While trying to learn Gaussian blurring in Matlab I came to find out that its achieved by using this function: fspecial('gaussian',hsize,sigma);
So apparently there are two variables hsize specifies number of rows or columns in the function while sigma is the standard deviation.
Can some one please explain the significance of hsize here and why it has a much deeper effect on the result even more than sigma?
Why is it that even if I increase sigma to a very high value the blurr is not effected but the image is distorted a lot by increasing the hsize
here is my code:
img = imread('c:\new.jpg');
h = fspecial('gaussian',hsize,sigma);
out = imfilter(img,h);
imshow(out);
and the results are attached:
Why is it not only controlled by sigma? What role does hsize play? Why cant I get it to blur the text only rather than distort the entire image?
Thank you
hsize refers to the size of the filter. Specifically, a filter that is Nx
x Ny pixels uses a pixel region Nx x Ny in size centered around each
pixel when computing the response of the filter. The response is just how
the pixels in that region are combined together. In the case of a
gaussian filter, the intensity at each pixel around the central one is
weighted according to a gaussian function prior to performing a box average over the region.
sigma refers to the standard deviation of the gaussian (see documentation
for fspecial) with units in pixels. As you increase sigma (keeping the
size of the filter the same) eventually you approach a simple box average with uniform weighting
over the filter area around the central pixel, so you stop seeing an effect from increasing sigma.
The similarity between results obtained with gaussian blur (with large value of sigma) and a box
average are shown in the left and middle images below. The right image shows
the results of eroding the image, which is probably what you want.
The code:
% gaussian filter:
hsize = 5;
sigma = 10;
h = fspecial('gaussian',hsize,sigma);
out = imfilter(img,h);
% box filter:
h = fspecial('average',hsize);
out = imfilter(img,h);
% erode:
se=strel('ball',4,4);
out = imerode(img,se);
Fspecial's Manual
h = fspecial('gaussian', hsize, sigma) returns a rotationally
symmetric Gaussian lowpass filter of size hsize with standard
deviation sigma (positive). hsize can be a vector specifying the
number of rows and columns in h, or it can be a scalar, in which case
h is a square matrix. The default value for hsize is [3 3]; the
default value for sigma is 0.5. Not recommended. Use imgaussfilt or
imgaussfilt3 instead.
where they say that fspecial - gaussian is not recommended.

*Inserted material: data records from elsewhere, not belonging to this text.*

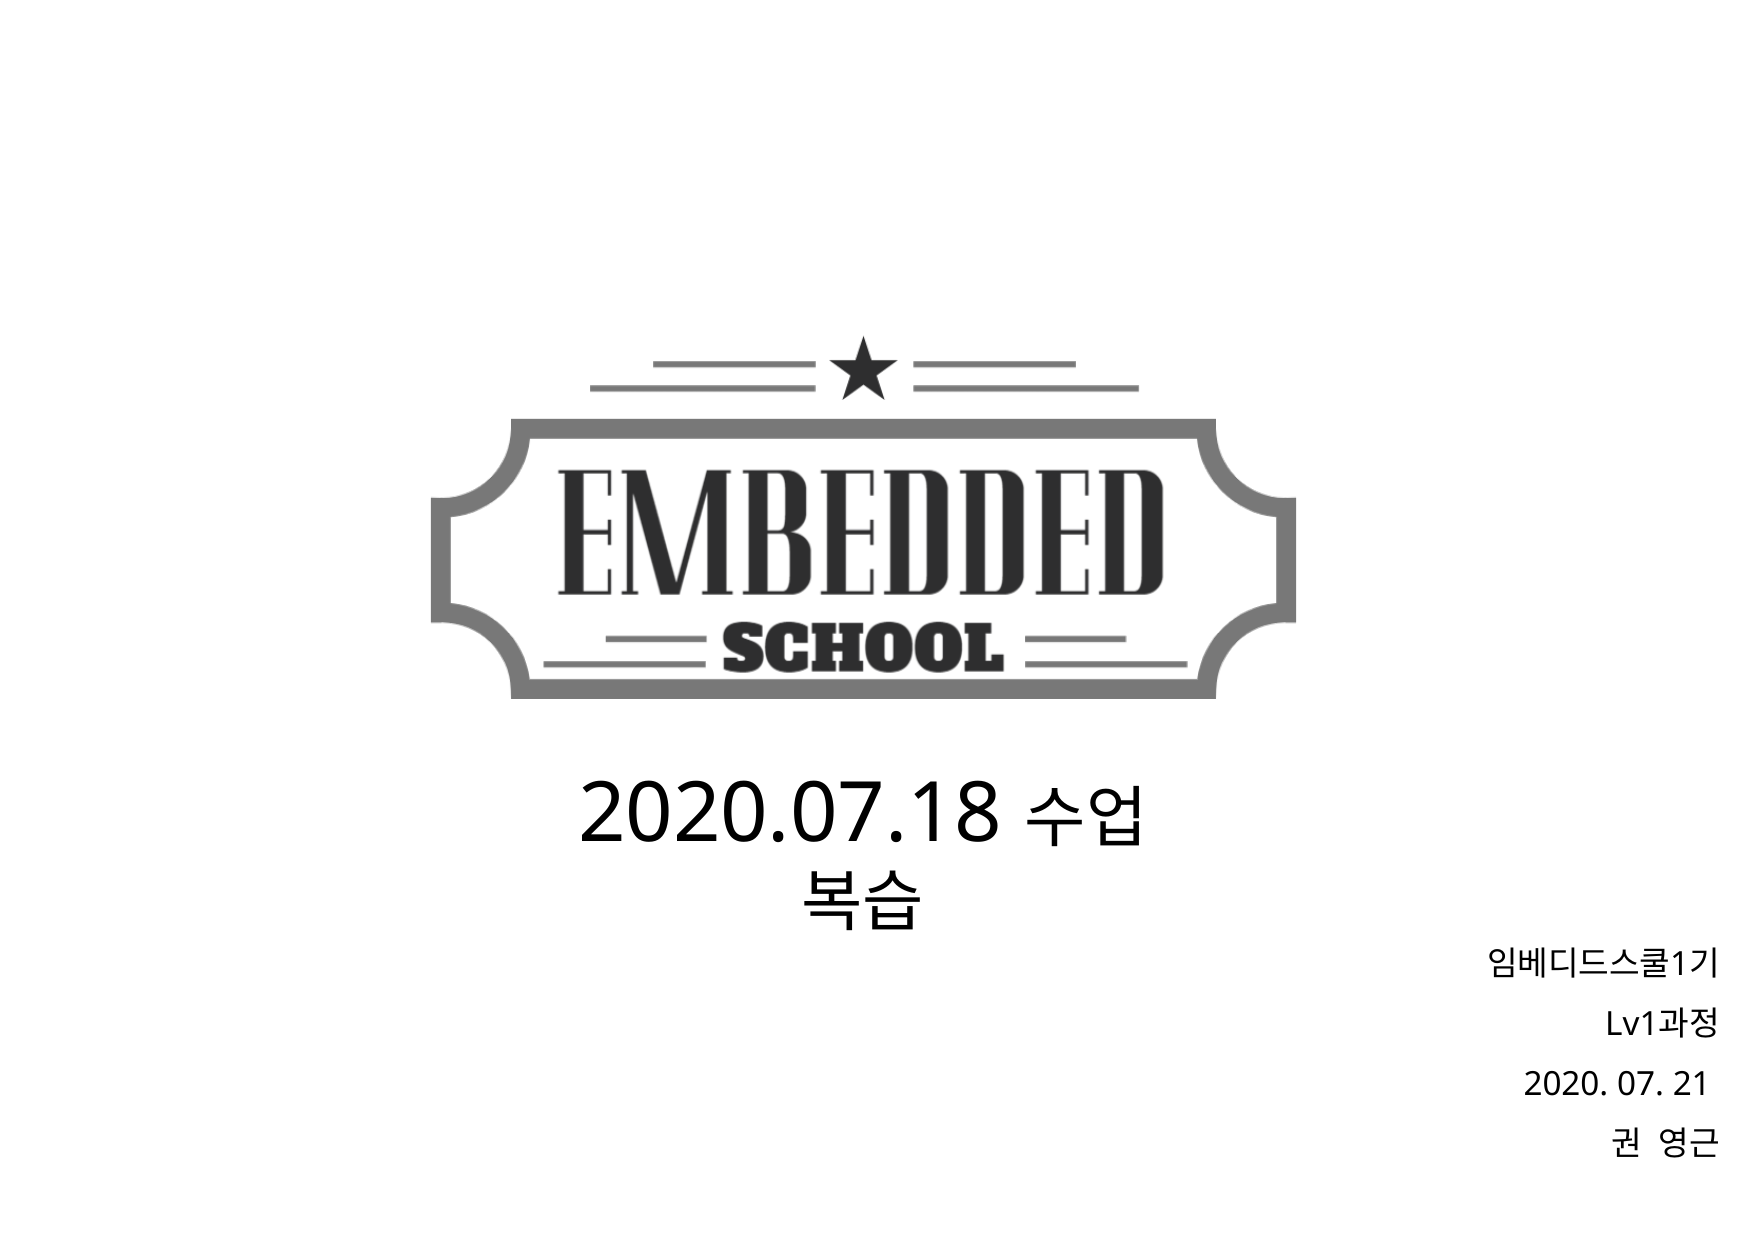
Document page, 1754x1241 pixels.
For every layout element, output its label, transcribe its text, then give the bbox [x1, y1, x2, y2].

text_box 2020.07.18 수업 복습 [557, 751, 1169, 947]
text_box 임베디드스쿨1기 Lv1과정 2020. 07. 21 권 영근 [1314, 916, 1734, 1168]
picture [294, 295, 1432, 752]
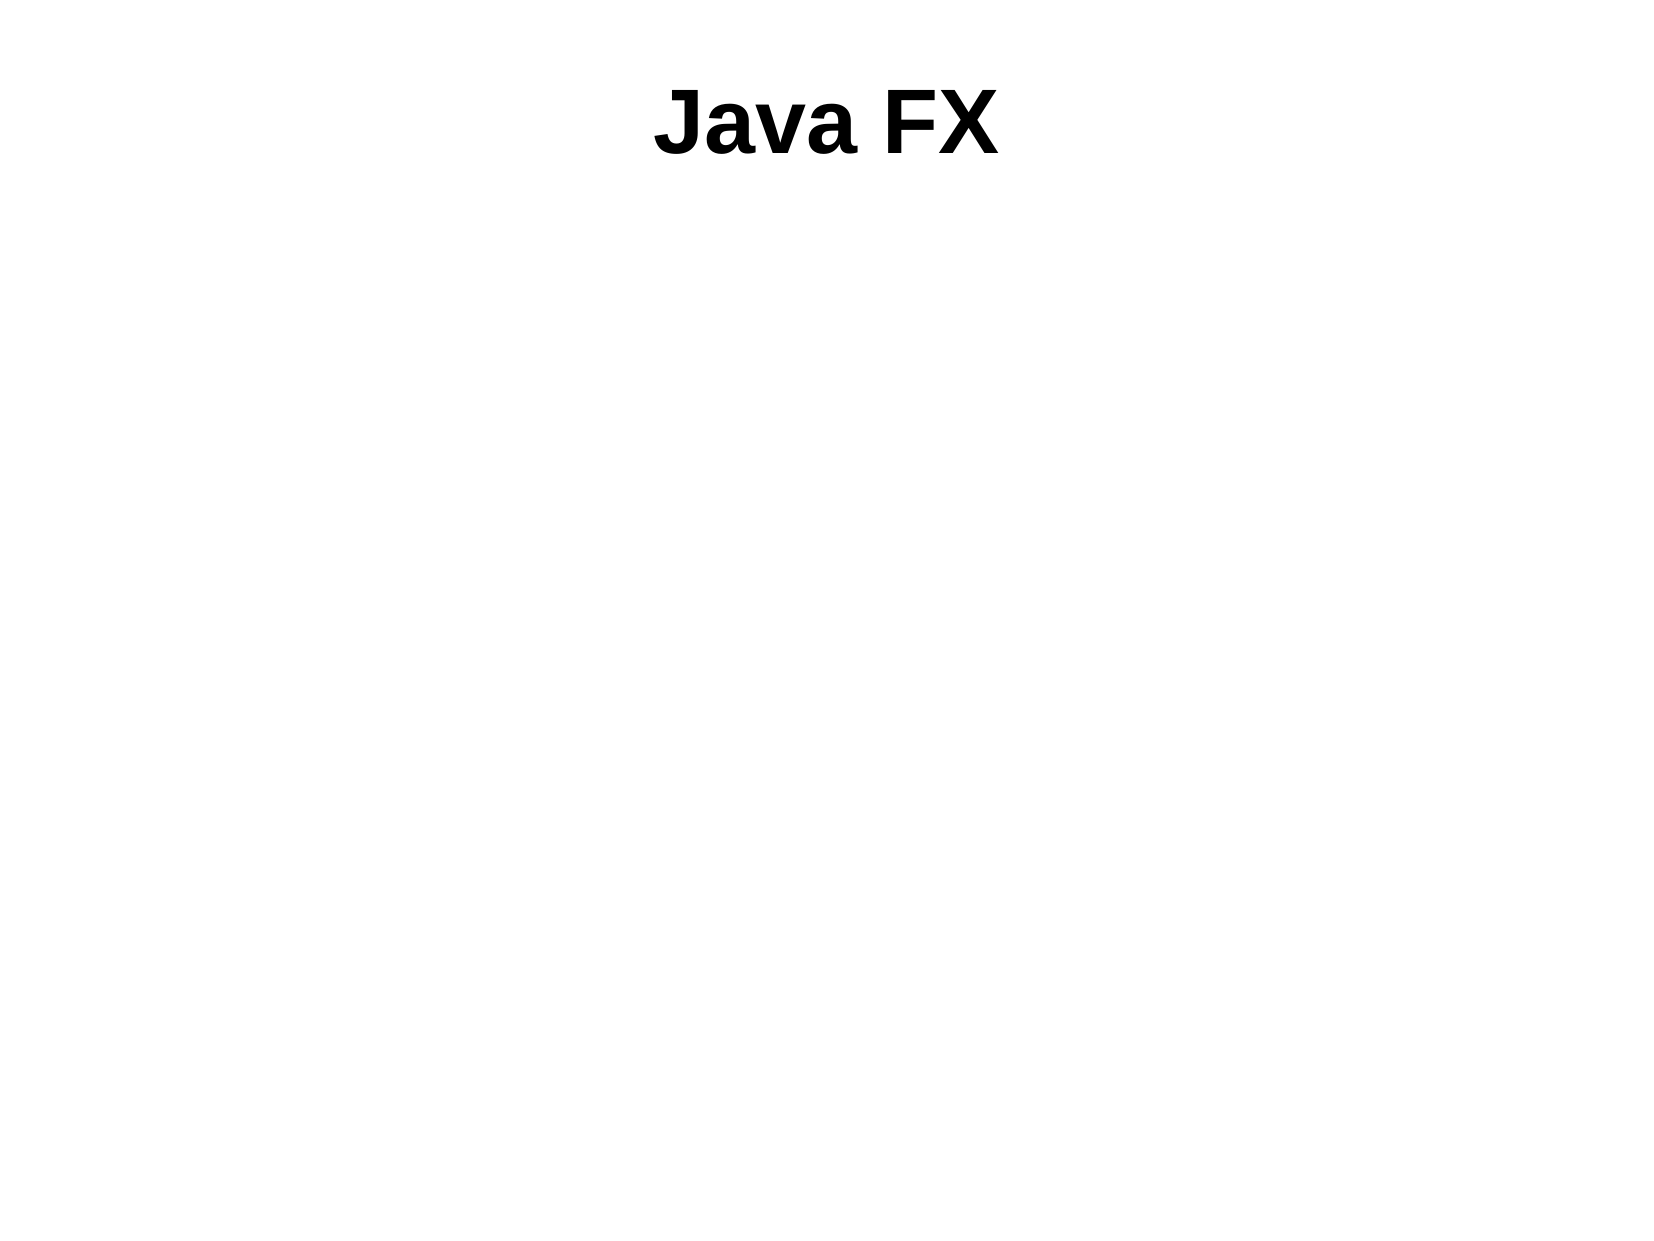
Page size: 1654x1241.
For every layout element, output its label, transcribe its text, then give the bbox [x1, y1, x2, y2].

title Java FX [82, 49, 1571, 196]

In deciding the standard deviation (sigma), you need still decide hsize which affects the blurring.
In imgaussfilt, you decide the standard deviation and the system considers you the rest.
I can get much more better tolerance levels with imgaussfilt and imgaussfilt3 in my systems in Matlab 2016a, example output here in the body
im = im2double( imgGray );
sigma = 5;
simulatedPsfImage = imgaussfilt(im, sigma);
simulatedPsfImage = im2double( simulatedPsfImage );
[ measuredResolution, standardError, bestFitData ] = ...
EstimateResolutionFromPsfImage( simulatedPsfImage, [1.00 1.00] );
Note that the tolerance levels of fspecial are high [0.70 1.30] by default.